Dopo il turno mattutino e altri impegni, nel pomeriggio mi sono concesso una passeggiata rigenerante, defaticante, a Villa Pamphilj.
Chi abita questo quartiere, Monteverde, sa che Villa, cosi la chiamiamo amichevolmente, può considerarlo il proprio giardino. Un’estensione verde della comunità. Un’oasi all’interno della capitale. Entri e subito sei immerso nella natura e come per magia i rumori urbani di motori e clacson e traffico spariscono, si fanno più soffusi.
Entrando, oggi, subito mi si parano davanti due suore come a dovermi ricordare che in fin dei conti, nella Città Eterna, dobbiamo avere a che fare con la religione.
Le lascio passare, le sento parlare a bassa voce quasi a non voler disturbare, e continuo la camminata tra i viali e le fontane e gli alberi della storica villa. Qui, durante la difesa della repubblica romana nel 1849, fu teatro dei uno dei più cruenti ed aspri scontri tra le truppe francesi che occuparono palazzo Corsini, a via della Lungara, e le truppe garibaldine che tentarono di riconquistarlo. Se entrate dalla parte di Porta San Pancrazio, potete vedere ancora le palle di cannone incastonate tra i muri. Qui durante un assalto fu ferito a morte Goffredo Mameli. Certo la villa era diversa da come la conosciamo oggi, era un tutt’uno con la campagna romana che dalle mura aureliane si estendeva fuori la città. Insomma sono luoghi importanti. Ogni anfratto di questa città è ricco di storia.
Mi addentro verso il laghetto e tra i cigni e papere e germani reali la mascotte della villa, una volpe chiamata Giglio, si trova a suo agio e guarda sorniona gli esseri umani. Sul perimetro del lago artificiale è un via vai continuo di animali, tartarughe acquatiche abbandonate da qualcuno che hanno trovato il loro habitat proprio qui. Ahimè noto anche che una colonia di topi passeggia tranquilla tra i pezzi di pane e scarti di cibo che la gente porta per i pennuti. Con il loro fare ansioso cercano di raccogliere e mangiare più cibo possibile. Ci vorrebbe una bella colonia felina per cercare di controllare il loro proliferarsi.
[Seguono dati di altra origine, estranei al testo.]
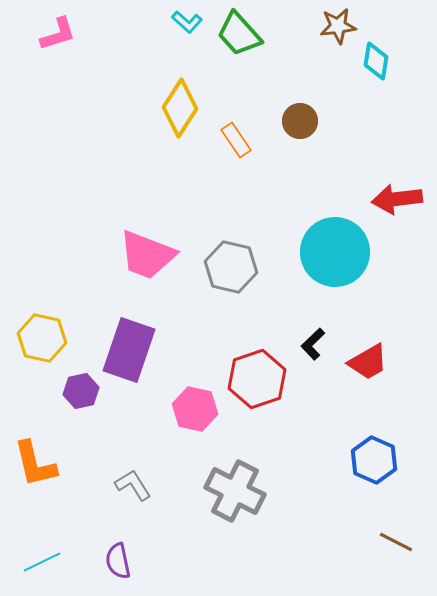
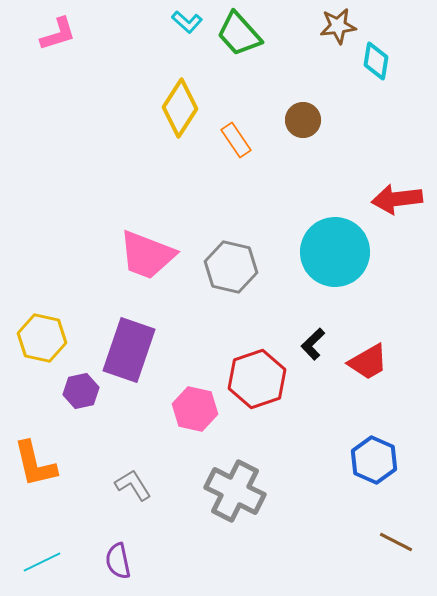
brown circle: moved 3 px right, 1 px up
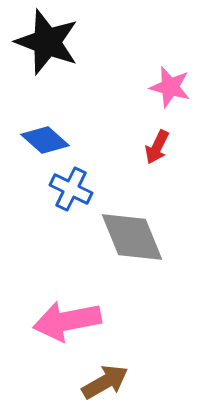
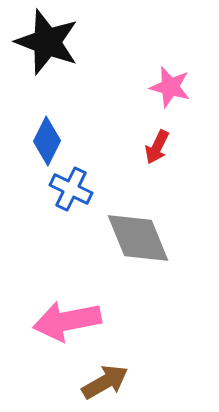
blue diamond: moved 2 px right, 1 px down; rotated 75 degrees clockwise
gray diamond: moved 6 px right, 1 px down
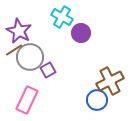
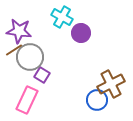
purple star: rotated 20 degrees counterclockwise
purple square: moved 6 px left, 5 px down; rotated 28 degrees counterclockwise
brown cross: moved 1 px right, 3 px down
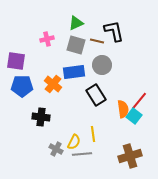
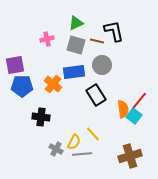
purple square: moved 1 px left, 4 px down; rotated 18 degrees counterclockwise
yellow line: rotated 35 degrees counterclockwise
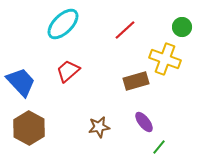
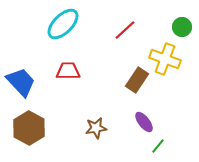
red trapezoid: rotated 40 degrees clockwise
brown rectangle: moved 1 px right, 1 px up; rotated 40 degrees counterclockwise
brown star: moved 3 px left, 1 px down
green line: moved 1 px left, 1 px up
Prendo il viale a sinistra del laghetto e inizio una leggera salita che mi porta verso i “campi polo“, chiamati così perché in questo pezzo pianeggiante molto grande pakistani ed indiani giocano a cricket. Forse qualcuno ha sbagliato a chiamarli campi polo, chissà. Forse fa parte di quelle leggende metropolitane, tipo i coccodrilli nelle fogne.
Prima di arrivare ai “campi polo” sulla destra posso notare lo skyline del quartiere col tipico campanile della parrocchia Madonna de la Salette che si staglia alto tra i palazzi.
Continuo, do uno sguardo al Casino Algardi e al suo bellissimo giardino. Costeggio la recinzione dei giardini e torno verso l’inizio della villa.
A farmi compagnia durante tutta la camminata il canto dei pappagalli che hanno preso possesso di alberi e anfratti. Con la calura estiva, se vi capita di venire a villa, pare di essere in una foresta tropicale dal chiasso che fanno questi pennuti dai colori sgargianti.
Termino da dove sono entrato andando a bere alla fontanella che da molto tempo fa sgorgare l’acqua. Ora hanno installato un rubinetto a pulsante, prima c’era una testa della lupa capitolina che buttava acqua dalla bocca e dal naso, se con le mani si faceva da tappo.
Oggi è stato un tuffo nella natura urbana, un ritorno al passato, alle domeniche pomeriggio trascorse in bici o col pallone, con colonna sonora la trasmissione radio “Tutto il calcio minuto per minuto” . Ora la radio è stata sostituita dall’ipod o smartphone, tutti chini, me compreso, a controllare notifiche e varie amenità tecnologiche distraendoci dalla natura che continua a modificare il paesaggio della villa.